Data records

■ ■ ■

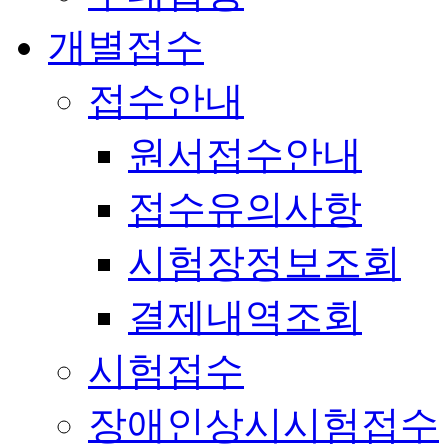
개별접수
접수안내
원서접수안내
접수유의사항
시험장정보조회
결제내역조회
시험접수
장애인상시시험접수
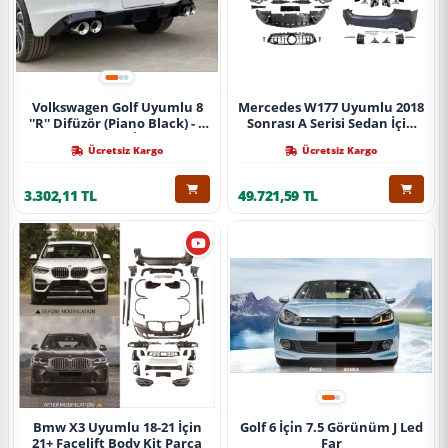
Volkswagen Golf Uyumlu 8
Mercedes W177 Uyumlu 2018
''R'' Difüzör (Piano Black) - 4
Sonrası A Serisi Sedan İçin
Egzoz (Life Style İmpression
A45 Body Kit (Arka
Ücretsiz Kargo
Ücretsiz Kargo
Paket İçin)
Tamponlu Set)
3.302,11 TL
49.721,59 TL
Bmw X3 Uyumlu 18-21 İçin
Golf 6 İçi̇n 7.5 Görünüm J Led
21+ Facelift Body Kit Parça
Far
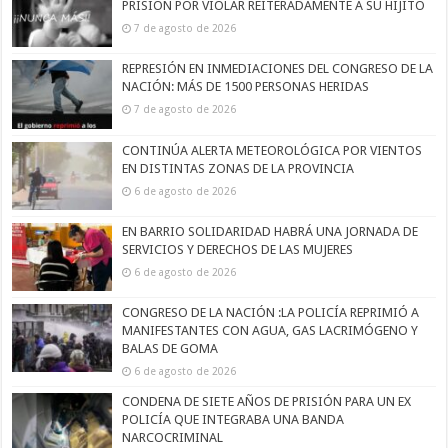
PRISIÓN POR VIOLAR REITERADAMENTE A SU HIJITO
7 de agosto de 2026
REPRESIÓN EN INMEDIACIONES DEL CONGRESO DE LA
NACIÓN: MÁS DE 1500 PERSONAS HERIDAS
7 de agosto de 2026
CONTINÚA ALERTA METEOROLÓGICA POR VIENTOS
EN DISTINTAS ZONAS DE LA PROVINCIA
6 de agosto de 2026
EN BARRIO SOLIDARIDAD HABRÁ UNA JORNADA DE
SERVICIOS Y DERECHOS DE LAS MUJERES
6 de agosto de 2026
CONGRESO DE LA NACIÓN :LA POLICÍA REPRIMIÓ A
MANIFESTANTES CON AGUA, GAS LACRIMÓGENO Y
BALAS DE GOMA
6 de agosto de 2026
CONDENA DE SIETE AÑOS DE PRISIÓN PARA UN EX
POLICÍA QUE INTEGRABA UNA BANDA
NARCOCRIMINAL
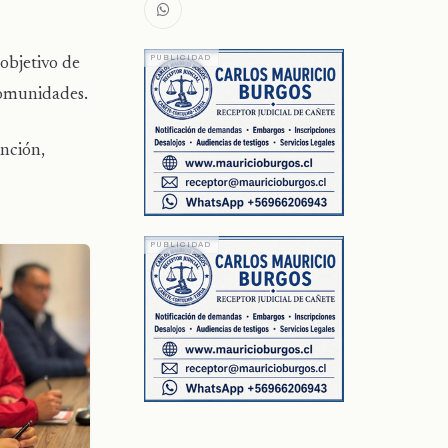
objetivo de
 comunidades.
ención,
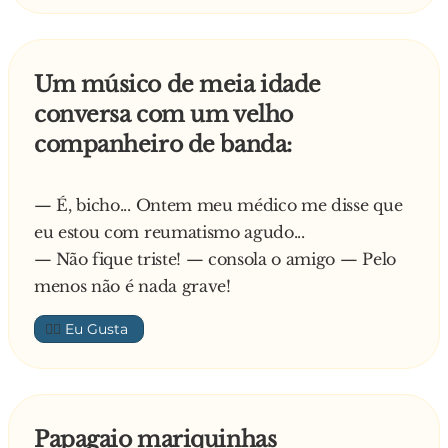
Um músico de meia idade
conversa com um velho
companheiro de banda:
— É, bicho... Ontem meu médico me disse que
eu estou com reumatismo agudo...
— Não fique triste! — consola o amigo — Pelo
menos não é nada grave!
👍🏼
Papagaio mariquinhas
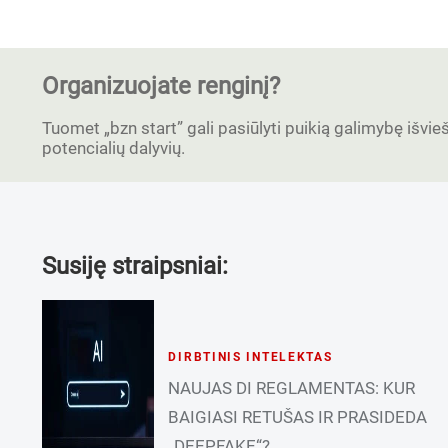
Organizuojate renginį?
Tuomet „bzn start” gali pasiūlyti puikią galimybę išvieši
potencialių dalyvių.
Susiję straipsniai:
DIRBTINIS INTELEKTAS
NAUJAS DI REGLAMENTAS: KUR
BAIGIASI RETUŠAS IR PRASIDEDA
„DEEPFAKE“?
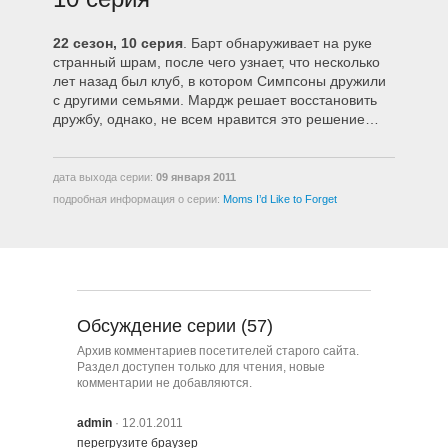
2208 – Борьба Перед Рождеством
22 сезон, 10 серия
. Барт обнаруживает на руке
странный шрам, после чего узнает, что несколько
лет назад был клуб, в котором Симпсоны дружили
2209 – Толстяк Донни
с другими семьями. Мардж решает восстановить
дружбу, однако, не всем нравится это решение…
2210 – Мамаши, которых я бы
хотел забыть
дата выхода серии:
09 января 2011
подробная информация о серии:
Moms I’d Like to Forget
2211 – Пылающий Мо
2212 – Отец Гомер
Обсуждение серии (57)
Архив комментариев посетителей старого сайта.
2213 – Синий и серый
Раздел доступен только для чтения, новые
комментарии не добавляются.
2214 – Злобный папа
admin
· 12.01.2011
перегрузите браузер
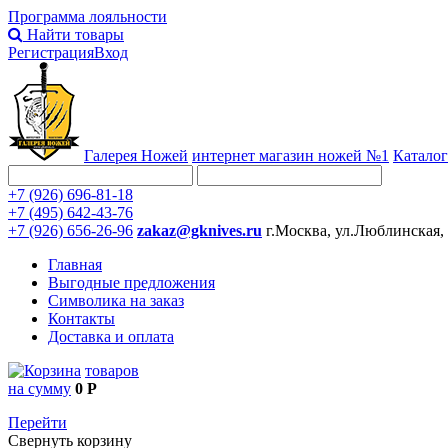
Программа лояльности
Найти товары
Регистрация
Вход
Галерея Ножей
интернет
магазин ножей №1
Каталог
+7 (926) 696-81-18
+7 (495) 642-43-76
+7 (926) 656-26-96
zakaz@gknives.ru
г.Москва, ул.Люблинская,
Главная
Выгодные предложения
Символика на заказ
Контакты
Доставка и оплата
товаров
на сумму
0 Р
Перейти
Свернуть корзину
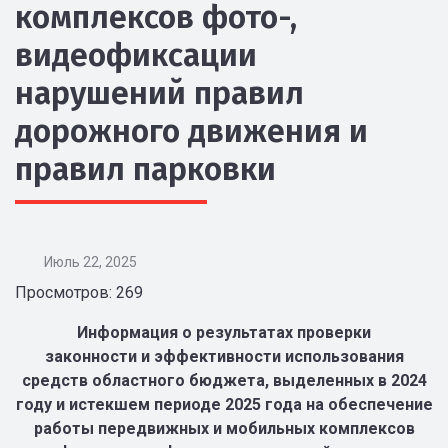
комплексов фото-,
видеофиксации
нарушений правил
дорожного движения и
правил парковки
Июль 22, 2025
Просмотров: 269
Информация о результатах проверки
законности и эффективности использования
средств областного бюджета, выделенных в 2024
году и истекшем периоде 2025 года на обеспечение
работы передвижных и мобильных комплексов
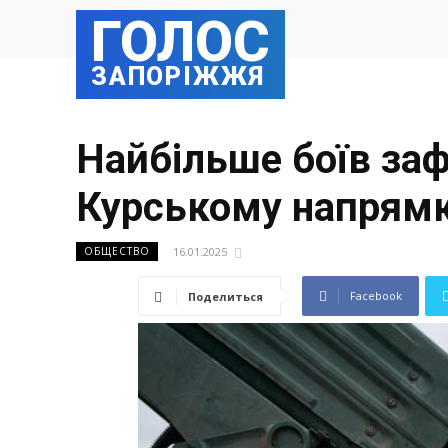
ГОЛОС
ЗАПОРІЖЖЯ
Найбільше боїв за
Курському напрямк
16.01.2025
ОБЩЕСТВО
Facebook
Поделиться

■ ■ ■

INSTRUCTIONS TO FOLLOW »
Can you transcribe the text read from each of the rows above, line for line and without changes, leaving out the picture markers?

OUTPUT »
개별접수
접수안내
원서접수안내
접수유의사항
시험장정보조회
결제내역조회
시험접수
장애인상시시험접수
Volkswagen Golf Uyumlu 8
Mercedes W177 Uyumlu 2018
''R'' Difüzör (Piano Black) - 4
Sonrası A Serisi Sedan İçin
Egzoz (Life Style İmpression
A45 Body Kit (Arka
Ücretsiz Kargo
Ücretsiz Kargo
Paket İçin)
Tamponlu Set)
3.302,11 TL
49.721,59 TL
Bmw X3 Uyumlu 18-21 İçin
Golf 6 İçi̇n 7.5 Görünüm J Led
21+ Facelift Body Kit Parça
Far
PRISIÓN POR VIOLAR REITERADAMENTE A SU HIJITO
7 de agosto de 2026
REPRESIÓN EN INMEDIACIONES DEL CONGRESO DE LA
NACIÓN: MÁS DE 1500 PERSONAS HERIDAS
7 de agosto de 2026
CONTINÚA ALERTA METEOROLÓGICA POR VIENTOS
EN DISTINTAS ZONAS DE LA PROVINCIA
6 de agosto de 2026
EN BARRIO SOLIDARIDAD HABRÁ UNA JORNADA DE
SERVICIOS Y DERECHOS DE LAS MUJERES
6 de agosto de 2026
CONGRESO DE LA NACIÓN :LA POLICÍA REPRIMIÓ A
MANIFESTANTES CON AGUA, GAS LACRIMÓGENO Y
BALAS DE GOMA
6 de agosto de 2026
CONDENA DE SIETE AÑOS DE PRISIÓN PARA UN EX
POLICÍA QUE INTEGRABA UNA BANDA
NARCOCRIMINAL
objetivo de
 comunidades.
ención,
Um músico de meia idade
conversa com um velho
companheiro de banda:
— É, bicho... Ontem meu médico me disse que
eu estou com reumatismo agudo...
— Não fique triste! — consola o amigo — Pelo
menos não é nada grave!
👍🏼
Papagaio mariquinhas
Organizuojate renginį?
Tuomet „bzn start” gali pasiūlyti puikią galimybę išvieši
potencialių dalyvių.
Susiję straipsniai:
DIRBTINIS INTELEKTAS
NAUJAS DI REGLAMENTAS: KUR
BAIGIASI RETUŠAS IR PRASIDEDA
„DEEPFAKE“?
2208 – Борьба Перед Рождеством
22 сезон, 10 серия
. Барт обнаруживает на руке
странный шрам, после чего узнает, что несколько
лет назад был клуб, в котором Симпсоны дружили
2209 – Толстяк Донни
с другими семьями. Мардж решает восстановить
дружбу, однако, не всем нравится это решение…
2210 – Мамаши, которых я бы
хотел забыть
дата выхода серии:
09 января 2011
подробная информация о серии:
Moms I’d Like to Forget
2211 – Пылающий Мо
2212 – Отец Гомер
Обсуждение серии (57)
Архив комментариев посетителей старого сайта.
2213 – Синий и серый
Раздел доступен только для чтения, новые
комментарии не добавляются.
2214 – Злобный папа
admin
· 12.01.2011
перегрузите браузер
Программа лояльности
Найти товары
Регистрация
Вход
Галерея Ножей
интернет
магазин ножей №1
Каталог
+7 (926) 696-81-18
+7 (495) 642-43-76
+7 (926) 656-26-96
zakaz@gknives.ru
г.Москва, ул.Люблинская,
Главная
Выгодные предложения
Символика на заказ
Контакты
Доставка и оплата
товаров
на сумму
0 Р
Перейти
Свернуть корзину
комплексов фото-,
видеофиксации
нарушений правил
дорожного движения и
правил парковки
Июль 22, 2025
Просмотров: 269
Информация о результатах проверки
законности и эффективности использования
средств областного бюджета, выделенных в 2024
году и истекшем периоде 2025 года на обеспечение
работы передвижных и мобильных комплексов
ГОЛОС
ЗАПОРІЖЖЯ
Найбільше боїв за
Курському напрямк
16.01.2025
ОБЩЕСТВО
Facebook
Поделиться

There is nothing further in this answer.